Redacción, Diario El Divisadero
Tras un proceso de 18 meses, el Juzgado de Letras del Trabajo de Coyhaique acogió la demanda de la periodista Paulina Schwaner, exfuncionaria de la Secretaría General de Gobierno (Segegob), determinando que ese organismo vulneró su Garantía de Indemnidad al no renovarle la Contrata luego que ella denunciara acoso y maltrato laboral por parte de su jefatura, la ex seremi de Gobierno de Aysén.
"Durante 20 meses mantuve la convicción de que mi desvinculación no había sido una mera decisión administrativa, sino una vendetta política de parte de un "lote" del PS, por denunciar a una acosadora y maltratadora laboral militante de esa fracción socialista. Hoy, la justicia ha reconocido que yo tenía la razón", señaló la profesional.
Uno de los elementos considerados por el tribunal fue la comparación entre el estatus laboral de la demandante y el de otra funcionaria contratada bajo iguales condiciones. La sentencia explicita que la Segegob incurrió en una diferencia de trato, es decir, discriminó a la periodista frente a la otra funcionaria cuya Contrata, al no haber hecho denuncia alguna, fue renovada automáticamente.
La decisión de sacar a Paulina Schwaner del Ministerio, fue adoptada por una autoridad del Nivel Central de la Segegob en noviembre de 2024 mientras estaba en curso un sumario administrativo abierto a partir de las denuncias por acoso y maltrato laboral contra la entonces seremi.
Asimismo, ya antes de su desvinculación, la Mutual de Seguridad había diagnosticado que la profesional sufría un trastorno adaptativo de origen laboral asociado -de acuerdo con los antecedentes médicos correspondientes- a una jefatura descrita como hostil y disfuncional.

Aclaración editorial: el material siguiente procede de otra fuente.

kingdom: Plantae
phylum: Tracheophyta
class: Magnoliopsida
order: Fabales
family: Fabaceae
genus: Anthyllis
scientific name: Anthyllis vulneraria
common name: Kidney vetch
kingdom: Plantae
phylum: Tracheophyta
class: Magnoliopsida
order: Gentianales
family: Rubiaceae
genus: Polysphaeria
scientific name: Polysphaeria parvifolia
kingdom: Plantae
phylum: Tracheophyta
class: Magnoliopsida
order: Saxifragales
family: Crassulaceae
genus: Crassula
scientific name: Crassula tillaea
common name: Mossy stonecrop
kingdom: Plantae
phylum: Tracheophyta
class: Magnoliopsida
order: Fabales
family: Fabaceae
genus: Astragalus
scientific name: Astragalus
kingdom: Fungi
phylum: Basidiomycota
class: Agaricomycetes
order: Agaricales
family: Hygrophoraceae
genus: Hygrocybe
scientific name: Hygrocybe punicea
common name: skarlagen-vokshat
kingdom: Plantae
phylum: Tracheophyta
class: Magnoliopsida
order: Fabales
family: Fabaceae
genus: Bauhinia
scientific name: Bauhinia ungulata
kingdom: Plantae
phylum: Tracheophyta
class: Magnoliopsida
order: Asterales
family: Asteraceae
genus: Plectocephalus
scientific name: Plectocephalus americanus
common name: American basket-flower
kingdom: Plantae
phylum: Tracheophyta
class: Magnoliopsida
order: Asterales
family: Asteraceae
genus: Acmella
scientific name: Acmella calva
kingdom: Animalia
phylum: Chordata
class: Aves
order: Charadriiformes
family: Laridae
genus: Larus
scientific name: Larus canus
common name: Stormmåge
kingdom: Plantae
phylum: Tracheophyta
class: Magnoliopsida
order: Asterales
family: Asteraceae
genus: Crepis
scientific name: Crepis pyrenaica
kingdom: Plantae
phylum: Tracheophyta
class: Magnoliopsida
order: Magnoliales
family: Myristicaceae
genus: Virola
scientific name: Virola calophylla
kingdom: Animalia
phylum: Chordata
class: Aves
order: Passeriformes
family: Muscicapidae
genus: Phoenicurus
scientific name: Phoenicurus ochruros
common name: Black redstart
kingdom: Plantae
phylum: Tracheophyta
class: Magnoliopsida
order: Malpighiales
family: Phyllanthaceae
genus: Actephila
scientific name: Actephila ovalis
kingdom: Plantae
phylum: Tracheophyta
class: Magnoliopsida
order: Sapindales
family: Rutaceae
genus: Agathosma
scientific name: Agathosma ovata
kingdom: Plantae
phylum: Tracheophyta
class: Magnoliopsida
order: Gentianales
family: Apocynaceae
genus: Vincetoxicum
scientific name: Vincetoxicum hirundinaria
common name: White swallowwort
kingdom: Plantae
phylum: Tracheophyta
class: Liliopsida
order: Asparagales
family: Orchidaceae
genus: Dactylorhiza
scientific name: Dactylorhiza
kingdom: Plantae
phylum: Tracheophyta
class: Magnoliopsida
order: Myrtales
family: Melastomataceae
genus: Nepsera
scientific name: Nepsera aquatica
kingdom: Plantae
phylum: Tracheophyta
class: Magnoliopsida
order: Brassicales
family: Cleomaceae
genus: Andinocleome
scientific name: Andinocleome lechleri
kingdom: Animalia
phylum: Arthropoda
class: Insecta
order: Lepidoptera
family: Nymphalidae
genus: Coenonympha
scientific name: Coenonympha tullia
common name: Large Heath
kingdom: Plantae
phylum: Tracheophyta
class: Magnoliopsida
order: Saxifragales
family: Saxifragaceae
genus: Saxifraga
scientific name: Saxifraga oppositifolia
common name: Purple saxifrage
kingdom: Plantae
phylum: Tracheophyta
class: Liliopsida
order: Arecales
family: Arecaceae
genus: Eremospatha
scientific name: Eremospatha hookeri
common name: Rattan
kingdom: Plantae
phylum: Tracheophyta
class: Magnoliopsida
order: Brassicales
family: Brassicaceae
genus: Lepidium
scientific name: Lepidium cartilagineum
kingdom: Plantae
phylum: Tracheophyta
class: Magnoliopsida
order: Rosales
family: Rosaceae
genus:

"La autoridad que me desvinculó conocía las denuncias por acoso y maltrato, conocía la existencia de una investigación sumaria y conocía también los antecedentes relacionados con mi enfermedad laboral. Pese a ello, tomó la decisión de dejarme sin trabajo. Esa decisión hoy ha sido jurídicamente cuestionada y sancionada por un tribunal y el Estado deberá resarcir pecuniariamente el profundo daño que dicha autoridad me provocó", afirmó la ex funcionaria de la Segegob.
Más allá del resultado judicial, también sufrió daño moral, económico y profesional pues en los 20 últimos meses no pudo volver a ejercer de modo estable su profesión, pese a buscar trabajo denodadamente y contar con una valorada trayectoria profesional a nivel nacional e internacional.